Posted by: Ezra | Jun 12, 2005 1:52:45 AM
Interesting how high unemployment seems to follow the Mississippi River (as opposed to state boundaries).
Posted by: JakeV | Jun 12, 2005 3:19:19 AM
Ezra, you wrote, "Also notice that he spends enormous amounts of time posting comments on a blog, despite mocking the medium's reach. Odd."
Notice how you don't have advertisers beating down your doors giving you money. I can see how that might change in the future but it would have to be a national advertiser. Local advertisers in Detroit would pick a Detroit blog.
The auto makers are closing up shop in Michigan. The biggest reason they keep screaming about is health insurance. Yet Governor Granholm's State of the State address didn't even mention health insurance. How can a Governor of any state not address the problems of health insurance today? Her solution is to raise taxes on insurance premiums. If you have some solutions for her let her know because she is in for a battle in 2006.
Michigan state law demands no exclusionary riders on health insurance. So insurance carriers simply decline their citizens. Children can't get insurance if they are declined in Michigan. Why would Michigan make their children uninsurable by state law? If you have a sick child and you get fired in Michigan, be prepared for an eye opening experience.
Posted by: Ron Greiner | Jun 12, 2005 8:10:35 AM
Well, at least Ron does add a different perspective to the chatter here. Of course, anyone who doesn't tow the radical left line is labeled a troll, so who will be surprised when he is collectively jumped upon?

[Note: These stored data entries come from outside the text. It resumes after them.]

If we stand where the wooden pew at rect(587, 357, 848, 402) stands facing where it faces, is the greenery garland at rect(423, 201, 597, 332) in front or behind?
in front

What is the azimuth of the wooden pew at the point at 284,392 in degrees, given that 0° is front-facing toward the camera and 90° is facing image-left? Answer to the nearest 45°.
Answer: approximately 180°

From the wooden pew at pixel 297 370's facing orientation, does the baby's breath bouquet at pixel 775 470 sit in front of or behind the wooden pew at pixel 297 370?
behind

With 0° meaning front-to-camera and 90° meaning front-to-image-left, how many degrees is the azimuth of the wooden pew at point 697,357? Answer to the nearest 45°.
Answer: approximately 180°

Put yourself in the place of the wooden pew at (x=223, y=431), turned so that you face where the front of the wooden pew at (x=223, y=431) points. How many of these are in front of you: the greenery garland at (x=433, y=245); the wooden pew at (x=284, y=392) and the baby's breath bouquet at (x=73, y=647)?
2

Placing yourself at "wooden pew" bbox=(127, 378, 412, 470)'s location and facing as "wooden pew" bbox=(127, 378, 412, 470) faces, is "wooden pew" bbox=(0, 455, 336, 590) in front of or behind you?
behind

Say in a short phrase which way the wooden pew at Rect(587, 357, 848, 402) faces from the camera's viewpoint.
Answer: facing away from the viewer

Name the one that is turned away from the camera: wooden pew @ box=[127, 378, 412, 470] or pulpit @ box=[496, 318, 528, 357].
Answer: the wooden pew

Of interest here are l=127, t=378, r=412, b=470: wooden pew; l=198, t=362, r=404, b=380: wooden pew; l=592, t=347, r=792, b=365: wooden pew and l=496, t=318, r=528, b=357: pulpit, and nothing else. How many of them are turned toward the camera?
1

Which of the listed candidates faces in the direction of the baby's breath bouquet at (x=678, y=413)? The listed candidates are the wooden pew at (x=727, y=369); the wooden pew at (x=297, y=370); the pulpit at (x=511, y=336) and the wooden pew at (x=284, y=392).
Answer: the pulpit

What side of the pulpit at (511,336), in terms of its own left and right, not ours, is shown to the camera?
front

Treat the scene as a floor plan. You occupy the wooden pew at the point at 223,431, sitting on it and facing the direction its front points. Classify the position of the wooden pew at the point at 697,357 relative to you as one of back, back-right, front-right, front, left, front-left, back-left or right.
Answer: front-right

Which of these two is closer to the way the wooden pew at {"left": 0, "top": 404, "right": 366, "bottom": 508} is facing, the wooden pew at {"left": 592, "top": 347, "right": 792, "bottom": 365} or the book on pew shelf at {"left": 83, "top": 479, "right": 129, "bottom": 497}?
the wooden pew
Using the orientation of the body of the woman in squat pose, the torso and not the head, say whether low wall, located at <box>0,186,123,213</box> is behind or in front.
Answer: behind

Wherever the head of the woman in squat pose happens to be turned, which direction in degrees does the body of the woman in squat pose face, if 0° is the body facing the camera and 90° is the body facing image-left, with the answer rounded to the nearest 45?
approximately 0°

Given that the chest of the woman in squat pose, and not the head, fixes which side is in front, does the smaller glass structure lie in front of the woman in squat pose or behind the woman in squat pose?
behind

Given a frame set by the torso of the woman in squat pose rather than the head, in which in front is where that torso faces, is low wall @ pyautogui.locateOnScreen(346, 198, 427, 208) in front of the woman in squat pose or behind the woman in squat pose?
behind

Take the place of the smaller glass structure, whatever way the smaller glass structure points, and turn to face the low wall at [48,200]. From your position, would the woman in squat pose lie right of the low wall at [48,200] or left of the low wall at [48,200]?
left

Posted by: Robert Zimmerman | Jun 12, 2005 8:50:38 AM
Ezra, for some perspective, you might want to cross reference this with a map of population density (admittedly, the map referenced is a red/blue map that combines 2004 votes with population density, but it's still useful).
Your perspective seems to be skewed, though. You say "Nebraska and Kansas are doing well" (by all accounts, they are), but you single them out because their size produces large swaths of yellow. Looking closely, Maryland, Delaware, and NJ also seem to be doing well, but their smaller size doesn't make that as obvious.

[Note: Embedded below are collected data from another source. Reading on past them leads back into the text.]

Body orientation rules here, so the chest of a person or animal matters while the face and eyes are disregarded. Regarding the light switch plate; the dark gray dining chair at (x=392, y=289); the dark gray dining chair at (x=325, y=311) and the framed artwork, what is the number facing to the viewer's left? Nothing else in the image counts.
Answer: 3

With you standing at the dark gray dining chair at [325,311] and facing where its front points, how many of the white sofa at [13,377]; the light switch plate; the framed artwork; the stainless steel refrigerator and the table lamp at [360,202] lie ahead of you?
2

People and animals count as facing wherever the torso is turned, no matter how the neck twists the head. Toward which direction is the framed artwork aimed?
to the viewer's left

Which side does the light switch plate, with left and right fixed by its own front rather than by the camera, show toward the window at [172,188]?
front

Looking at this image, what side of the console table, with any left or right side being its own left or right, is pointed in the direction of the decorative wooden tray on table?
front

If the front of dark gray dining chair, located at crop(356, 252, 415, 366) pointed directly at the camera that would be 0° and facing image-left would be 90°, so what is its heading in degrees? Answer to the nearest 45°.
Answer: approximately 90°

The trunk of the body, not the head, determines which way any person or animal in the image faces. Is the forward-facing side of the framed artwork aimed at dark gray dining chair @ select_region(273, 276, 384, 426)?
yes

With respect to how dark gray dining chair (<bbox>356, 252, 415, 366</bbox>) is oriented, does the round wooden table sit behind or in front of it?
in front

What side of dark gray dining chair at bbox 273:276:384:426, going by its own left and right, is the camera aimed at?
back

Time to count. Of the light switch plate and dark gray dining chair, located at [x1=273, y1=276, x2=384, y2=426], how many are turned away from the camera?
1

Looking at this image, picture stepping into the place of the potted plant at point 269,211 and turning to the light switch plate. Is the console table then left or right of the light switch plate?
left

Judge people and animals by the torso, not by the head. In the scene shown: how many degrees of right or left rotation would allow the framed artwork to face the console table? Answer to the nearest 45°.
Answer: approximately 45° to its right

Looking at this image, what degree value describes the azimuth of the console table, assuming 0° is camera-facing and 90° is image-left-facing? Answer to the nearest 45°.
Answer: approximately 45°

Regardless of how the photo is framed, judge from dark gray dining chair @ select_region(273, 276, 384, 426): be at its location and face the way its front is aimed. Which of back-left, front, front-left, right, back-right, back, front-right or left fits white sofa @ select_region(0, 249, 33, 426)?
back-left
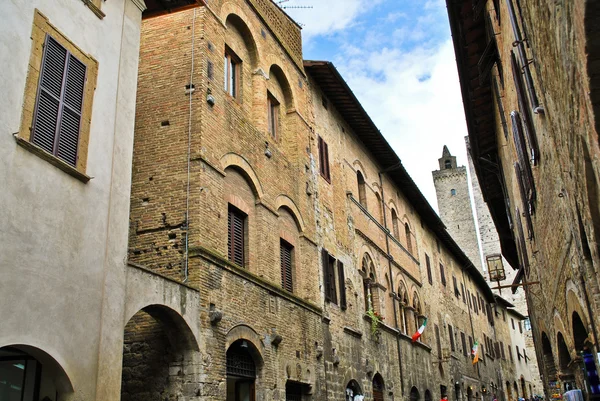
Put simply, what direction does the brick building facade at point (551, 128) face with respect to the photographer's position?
facing to the left of the viewer

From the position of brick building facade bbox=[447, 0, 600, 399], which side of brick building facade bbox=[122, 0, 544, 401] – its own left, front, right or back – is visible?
front

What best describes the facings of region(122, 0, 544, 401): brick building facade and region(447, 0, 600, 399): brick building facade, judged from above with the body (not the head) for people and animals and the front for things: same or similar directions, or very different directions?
very different directions

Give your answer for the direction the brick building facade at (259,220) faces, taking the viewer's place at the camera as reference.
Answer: facing the viewer and to the right of the viewer

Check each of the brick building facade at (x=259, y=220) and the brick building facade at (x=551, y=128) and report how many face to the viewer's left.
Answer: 1
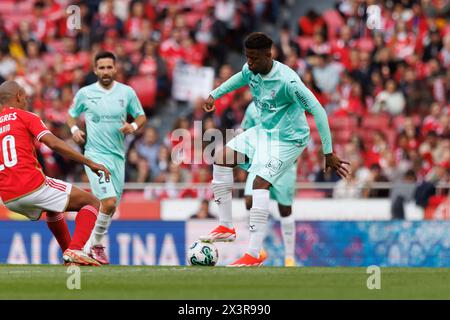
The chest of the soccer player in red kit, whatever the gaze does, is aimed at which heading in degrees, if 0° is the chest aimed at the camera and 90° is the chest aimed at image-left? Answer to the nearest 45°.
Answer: approximately 225°

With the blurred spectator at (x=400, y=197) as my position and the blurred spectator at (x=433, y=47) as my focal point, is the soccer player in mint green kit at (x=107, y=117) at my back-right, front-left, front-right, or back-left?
back-left

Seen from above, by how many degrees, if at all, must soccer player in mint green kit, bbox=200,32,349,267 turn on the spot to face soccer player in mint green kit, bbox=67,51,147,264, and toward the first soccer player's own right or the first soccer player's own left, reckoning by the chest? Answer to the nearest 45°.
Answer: approximately 90° to the first soccer player's own right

South Carolina looks like it has problems as well-- maybe in the same way Michigan's woes come from the auto industry, South Carolina's woes stem from the problematic textile industry. I'm sure Ron Granier can give us the HSA angle on that.

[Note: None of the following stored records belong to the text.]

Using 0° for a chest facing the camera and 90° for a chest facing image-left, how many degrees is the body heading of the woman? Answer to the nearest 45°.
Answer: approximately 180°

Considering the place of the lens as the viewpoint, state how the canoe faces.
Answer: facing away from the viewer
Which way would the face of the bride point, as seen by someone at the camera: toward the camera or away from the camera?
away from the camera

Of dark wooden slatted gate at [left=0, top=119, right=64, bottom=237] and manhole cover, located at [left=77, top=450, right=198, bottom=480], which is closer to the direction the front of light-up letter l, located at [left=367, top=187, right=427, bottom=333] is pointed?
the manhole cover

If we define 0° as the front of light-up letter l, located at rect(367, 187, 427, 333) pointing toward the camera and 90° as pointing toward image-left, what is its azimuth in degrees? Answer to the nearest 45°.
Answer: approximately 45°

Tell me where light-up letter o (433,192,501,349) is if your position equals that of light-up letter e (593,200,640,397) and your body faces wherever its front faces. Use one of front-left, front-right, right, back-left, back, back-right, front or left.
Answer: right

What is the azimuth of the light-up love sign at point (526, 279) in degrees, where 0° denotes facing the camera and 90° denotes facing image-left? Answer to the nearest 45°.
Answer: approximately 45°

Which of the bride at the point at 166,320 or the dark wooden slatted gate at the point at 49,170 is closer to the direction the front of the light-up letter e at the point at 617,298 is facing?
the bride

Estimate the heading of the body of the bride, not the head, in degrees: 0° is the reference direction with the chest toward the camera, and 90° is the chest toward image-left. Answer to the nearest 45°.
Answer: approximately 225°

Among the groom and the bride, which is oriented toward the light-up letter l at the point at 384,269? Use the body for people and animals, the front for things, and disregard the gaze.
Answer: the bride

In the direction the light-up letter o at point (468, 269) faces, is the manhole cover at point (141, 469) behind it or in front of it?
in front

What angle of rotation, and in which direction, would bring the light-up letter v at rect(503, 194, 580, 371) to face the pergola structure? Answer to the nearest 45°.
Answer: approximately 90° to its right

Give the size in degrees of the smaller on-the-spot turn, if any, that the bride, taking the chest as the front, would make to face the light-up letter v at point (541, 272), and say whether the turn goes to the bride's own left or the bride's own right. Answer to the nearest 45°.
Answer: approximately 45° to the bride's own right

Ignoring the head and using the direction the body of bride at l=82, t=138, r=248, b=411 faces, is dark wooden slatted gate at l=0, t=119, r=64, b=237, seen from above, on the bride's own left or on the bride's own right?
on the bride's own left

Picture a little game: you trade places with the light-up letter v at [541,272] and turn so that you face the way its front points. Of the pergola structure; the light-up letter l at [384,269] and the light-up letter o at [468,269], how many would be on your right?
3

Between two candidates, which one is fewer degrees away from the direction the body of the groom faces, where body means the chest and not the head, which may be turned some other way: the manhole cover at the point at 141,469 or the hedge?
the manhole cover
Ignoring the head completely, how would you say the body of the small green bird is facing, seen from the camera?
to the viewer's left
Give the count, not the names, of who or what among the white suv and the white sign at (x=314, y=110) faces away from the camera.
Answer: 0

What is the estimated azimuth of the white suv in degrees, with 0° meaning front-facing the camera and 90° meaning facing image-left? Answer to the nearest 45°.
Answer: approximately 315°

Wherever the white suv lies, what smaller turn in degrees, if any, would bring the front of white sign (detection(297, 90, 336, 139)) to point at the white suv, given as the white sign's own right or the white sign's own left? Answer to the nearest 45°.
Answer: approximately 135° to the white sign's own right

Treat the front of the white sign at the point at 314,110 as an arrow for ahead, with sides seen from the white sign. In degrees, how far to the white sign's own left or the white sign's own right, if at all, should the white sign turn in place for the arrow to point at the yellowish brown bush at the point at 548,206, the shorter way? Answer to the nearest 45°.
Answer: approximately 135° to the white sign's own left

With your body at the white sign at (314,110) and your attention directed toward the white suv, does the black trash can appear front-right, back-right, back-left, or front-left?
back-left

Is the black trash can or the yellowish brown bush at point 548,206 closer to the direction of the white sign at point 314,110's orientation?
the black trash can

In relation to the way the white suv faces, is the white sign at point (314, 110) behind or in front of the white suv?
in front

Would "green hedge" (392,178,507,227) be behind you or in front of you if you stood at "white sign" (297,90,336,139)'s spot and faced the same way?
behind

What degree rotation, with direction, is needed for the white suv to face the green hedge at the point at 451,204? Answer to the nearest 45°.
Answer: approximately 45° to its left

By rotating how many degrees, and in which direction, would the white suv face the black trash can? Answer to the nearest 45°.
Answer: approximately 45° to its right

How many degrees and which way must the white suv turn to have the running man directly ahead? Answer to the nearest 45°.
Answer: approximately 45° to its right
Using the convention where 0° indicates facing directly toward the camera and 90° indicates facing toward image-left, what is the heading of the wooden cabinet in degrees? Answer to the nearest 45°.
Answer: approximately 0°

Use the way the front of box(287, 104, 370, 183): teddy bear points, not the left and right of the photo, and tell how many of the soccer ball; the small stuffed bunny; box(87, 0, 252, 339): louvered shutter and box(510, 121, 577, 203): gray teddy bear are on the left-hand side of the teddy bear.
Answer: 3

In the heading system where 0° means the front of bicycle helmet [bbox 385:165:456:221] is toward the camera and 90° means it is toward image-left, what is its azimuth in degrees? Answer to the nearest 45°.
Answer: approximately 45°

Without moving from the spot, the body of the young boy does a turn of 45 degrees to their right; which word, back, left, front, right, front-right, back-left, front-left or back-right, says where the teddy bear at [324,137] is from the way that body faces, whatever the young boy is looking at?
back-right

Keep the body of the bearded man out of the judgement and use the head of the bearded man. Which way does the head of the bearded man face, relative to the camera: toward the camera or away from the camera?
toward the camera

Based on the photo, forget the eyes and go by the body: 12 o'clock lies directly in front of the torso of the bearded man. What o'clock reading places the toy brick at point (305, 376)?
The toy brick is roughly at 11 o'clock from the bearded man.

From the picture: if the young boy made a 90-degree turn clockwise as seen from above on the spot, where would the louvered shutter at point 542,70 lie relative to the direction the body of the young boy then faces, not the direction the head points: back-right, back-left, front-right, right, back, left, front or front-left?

Posted by: Constantine | Jun 12, 2005 9:39:16 AM
Constantino, I was wondering if MIT is hiring young women and putting them on a group health employee plan that they lose if they become too sick to work?
Just look at your own plan and report back to us.
Maybe you could do some research and tell us how many employees MIT has fired in the last 40 years.
Posted by: Ron Greiner | Jun 12, 2005 9:57:45 AM
Grumpy,
It's also interesting to note that Alaskans share in a government handout based on royalties from the Alaska Pipeline. The public sharing in wealth from oil taken from public lands. What a f#%^ing Commie thing to do.
Posted by: Randy Paul | Jun 12, 2005 11:29:13 AM
This is a tangent, but...
Alaska's state ownership of oil is enshrined in the constitution -- which was written in the 1950s, when Democrats were the overwhelming majority. And it's less communistic than anti-colonial; the main thrust of statehood was to shake off the perceived exploitation by the federal government. What better way than to collectively seize mineral assets? (Though, at the time, nobody knew there was that much oil in Alaska.)